Avoiding the ‘Microscope’
White said by going private, Dell can focus on completing its enterprise build out, which has been carried out to this point by aggressive acquisitions and organic growth. Dell’s sales from the PC market have tumbled to 48% as of last quarter, down from 67% in 2005.
“Getting Dell out from under the microscope is a good idea,” said White, who sees a price tag on a potential buyout of about $15 to $18 a share.
There are also heavy costs public companies must incur tied to regulations like Sarbanes-Oxley.
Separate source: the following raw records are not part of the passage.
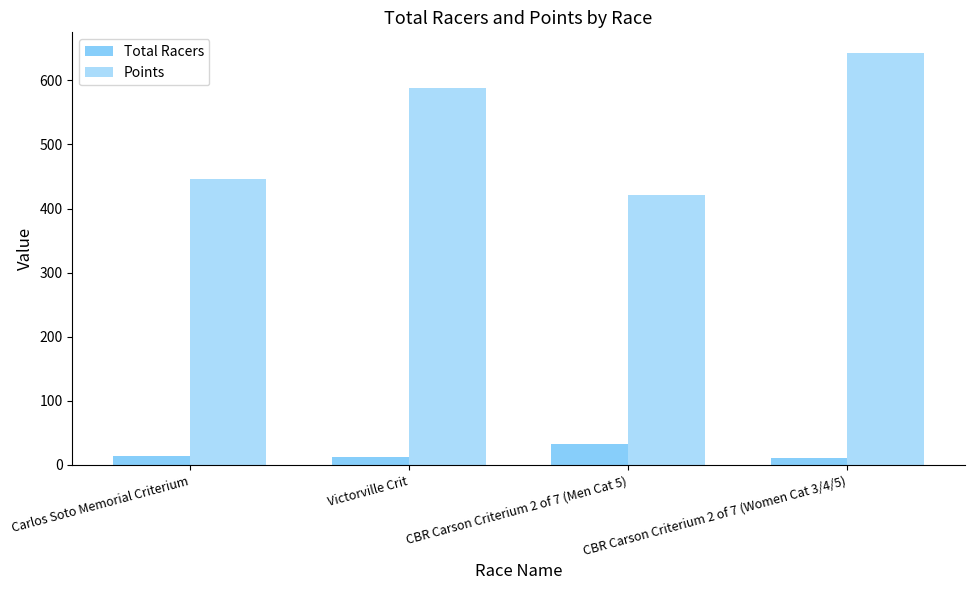

Rank the series by their average value, from highest to lowest.

Points, Total Racers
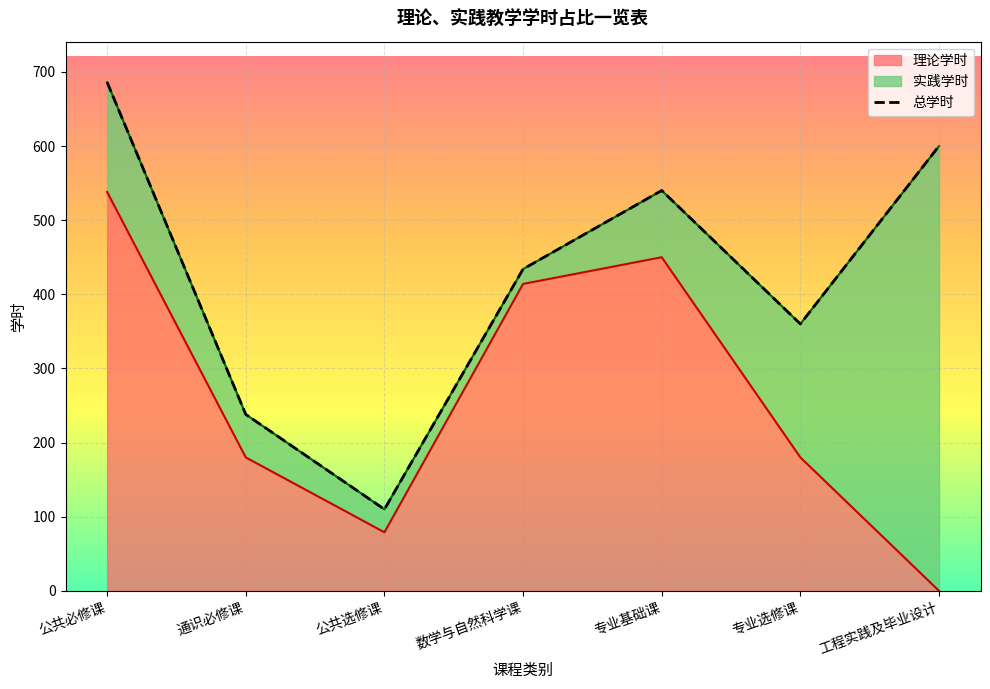

How many data points in 总学时 are above 434?

3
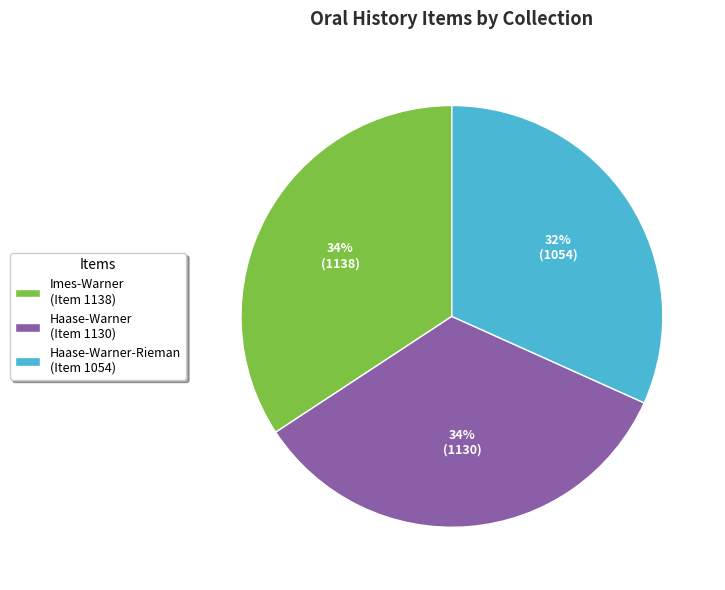

Combined, do Imes-Warner (Item 1138) and Haase-Warner-Rieman (Item 1054) account for over 50%?

Yes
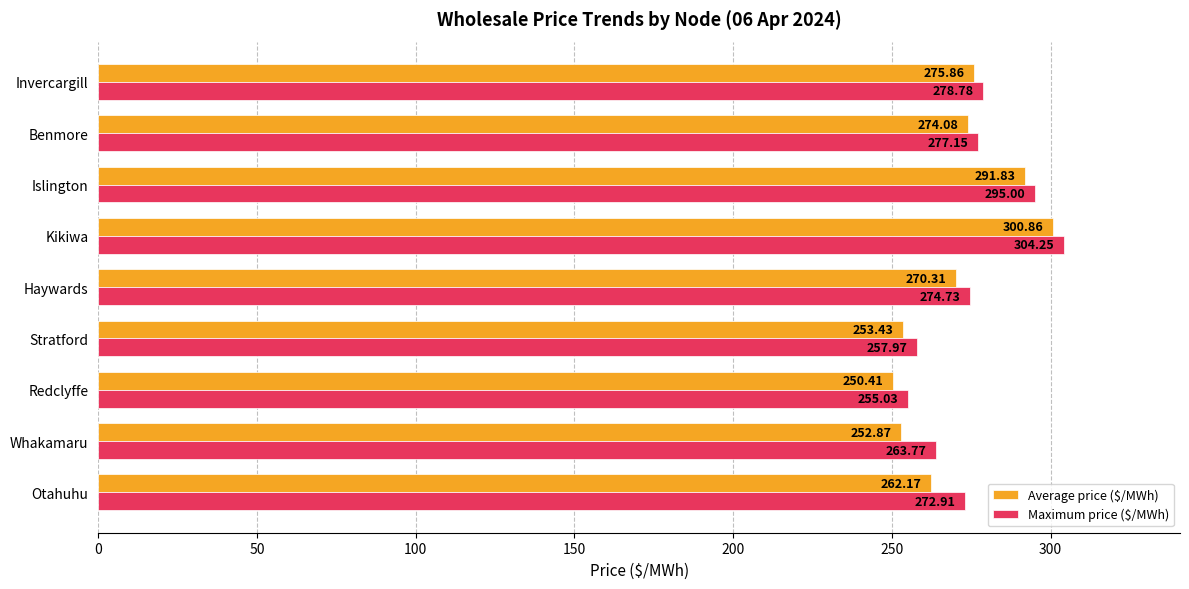

What is the difference between the highest and lowest values at Islington?

3.2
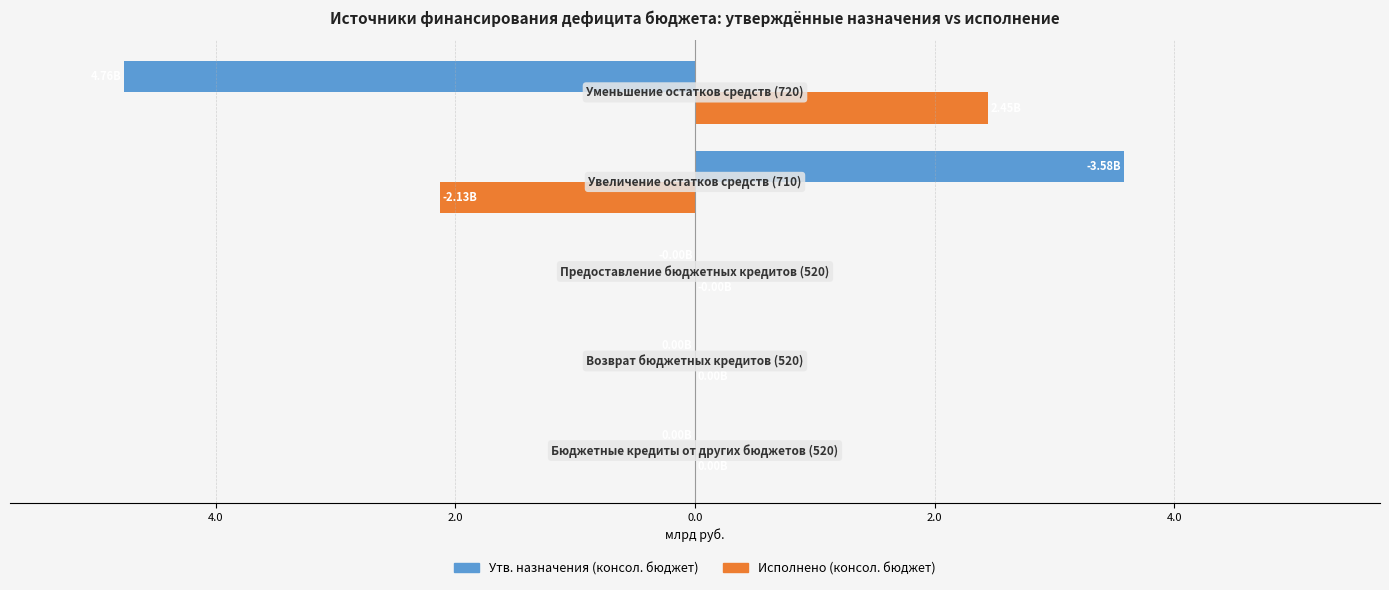

Reading left to right, transcribe all the data shown in this chart.

Утв. назначения (консол. бюджет): -0.0	-0.0	0.0	3.6	-4.8
Исполнено (консол. бюджет): 0.0	0.0	-0.0	-2.1	2.4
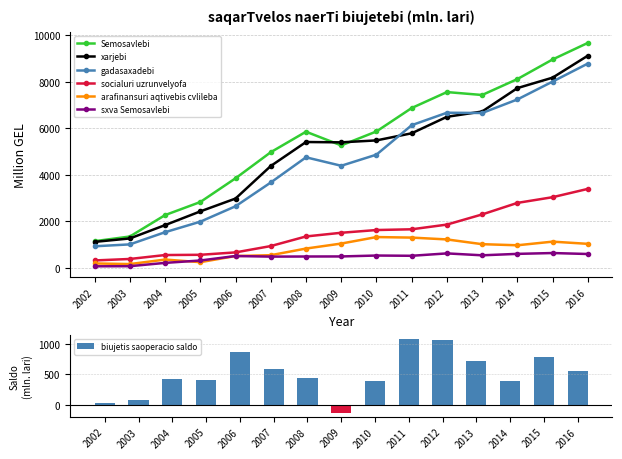

Between 2008 and 2002, which is larger?

2008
Enderle estimates up to 20% of a company’s bottom line can be sapped by regulatory reporting requirements.
“Being a public company is expensive these days,” said David Becher, a professor at Drexel University.
But becoming a private company wouldn’t be cost free either.
Jefferies (JEF) analyst Peter Misek, who raised his price target on Dell to $13 from $10, told clients in a note on Tuesday that Dell would need to take on about $10 billion in debt in a leveraged buyout.
Can Dell Handle $10B of Debt?
The challenge for Dell would be to pay down that debt while simultaneously investing in the future.
While the company has a solid $14 billion in total cash, 90% of it is sitting overseas, making repatriation tricky from a tax perspective.
According to Thomson Reuters, Dell has a total debt-to-equity ratio of 0.89, which is far better than the S&P 500’s 1.58 ratio but above its industry group’s 0.78.
“They’re going to have to find cost savings elsewhere to offset this,” said Becher. Becoming a private company “could give them more flexibility and options but I don’t know that automatically improves their long term,” he said.
Still, Enderle said Dell “clearly” can handle $10 billion worth of debt, pointing to easy borrowing rates.
“It’s hard to believe [rates] could get any lower. If you were going to do it, now would be the time to make it happen,” he said.
All of this doesn’t mean a leveraged buyout of Dell is a done deal.
The biggest challenge will be finding enough capital to absorb the estimated $10 billion in financing and $5 billion in equity required for a deal of this size.
Jefferies said its leveraged finance desk sees $10 billion as the “upper bound due to the market’s ability to absorb that size rather than Dell’s leverage.”
“Doing an LBO at this scale for a healthy company is difficult because it’s just so expensive,” said Enderle. “This is nosebleed territory but with interest rates where they are, it’s at least possible.”